Fidelity's fixed-income success thus far has come without a single flagship fixed-income fund.

“They don't have a reputation for having a stellar product,” said Jeff Tjornehoj, senior research analyst at Lipper Inc.

In fact, Fidelity doesn't register at all in some financial advisers' minds when it comes to fixed income.

“When I think of bonds, I think of Pimco,” said Rick Kahler, president of Kahler Financial Group Inc., referring to Pacific Investment Management Co. LLC.

“People are driven by brands,” said James Lowell, editor of the Fidelity Investor newsletter.

“When people think of Fidelity, they think of growth stocks; when they think of indexing, they think of [The Vanguard Group Inc.]. Usually it takes an act of God to change that thinking,” Mr.
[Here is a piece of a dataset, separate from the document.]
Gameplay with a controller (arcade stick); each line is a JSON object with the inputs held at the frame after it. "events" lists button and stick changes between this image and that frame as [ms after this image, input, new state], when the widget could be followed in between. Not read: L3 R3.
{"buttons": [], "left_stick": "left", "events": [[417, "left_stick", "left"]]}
Lowell said.

“Fidelity does have the ability to be a one-stop bond shop,” he said. “That brand prejudice has made the fixed-income an overlooked asset at Fidelity.”

“AREA OF FOCUS’

One of the soon-to-be-hired portfolio managers will be based in Fidelity's London office, which opened in 2008 and has grown to 26 employees. The other two will be based domestically.

Fidelity plans to focus its fixed-income growth on global and international strategies, and multiasset income funds, and eventually, there may even be an alternative fixed-income fund.

Mr. Morrison stressed that there are no alternative fixed-income strategies planned, but it is something at which the product team is looking.

“It's an area of focus,” he said. “We'd have to make sure we get our alts offering in the right place for us.”

The steps toward global bonds could resonate with advisers who are looking to diversify away from the interest rate risk and low yields in the United States.

Mr. Kahler has a 50/50 allocation to U.S. and international bonds for his clients.

Helen Huntley, a financial adviser at Holifield Huntley Financial Advisers, is attracted to global bonds for the income potential.

“You get better yields for the same credit quality,” she said.